-------- DATA IN THIS EXERCISE --------
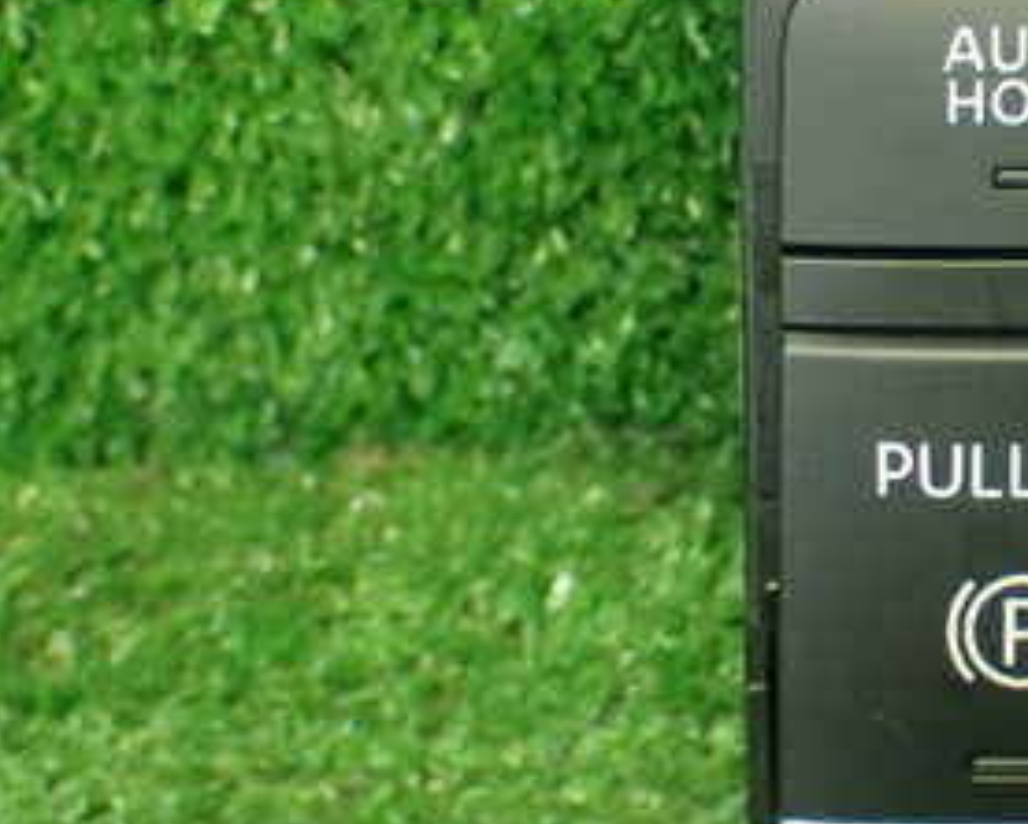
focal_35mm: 114
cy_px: 308
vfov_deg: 13.5
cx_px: 1047
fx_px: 3471
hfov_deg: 16.5
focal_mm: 9.65
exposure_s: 1/50
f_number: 3.3
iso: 800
--------
*WHAT IS REQUIRED:* Word for word, write out the full listing, leaving the pictures aside.

*OUTPUT BELOW:*
focal_35mm: 114
cy_px: 308
vfov_deg: 13.5
cx_px: 1047
fx_px: 3471
hfov_deg: 16.5
focal_mm: 9.65
exposure_s: 1/50
f_number: 3.3
iso: 800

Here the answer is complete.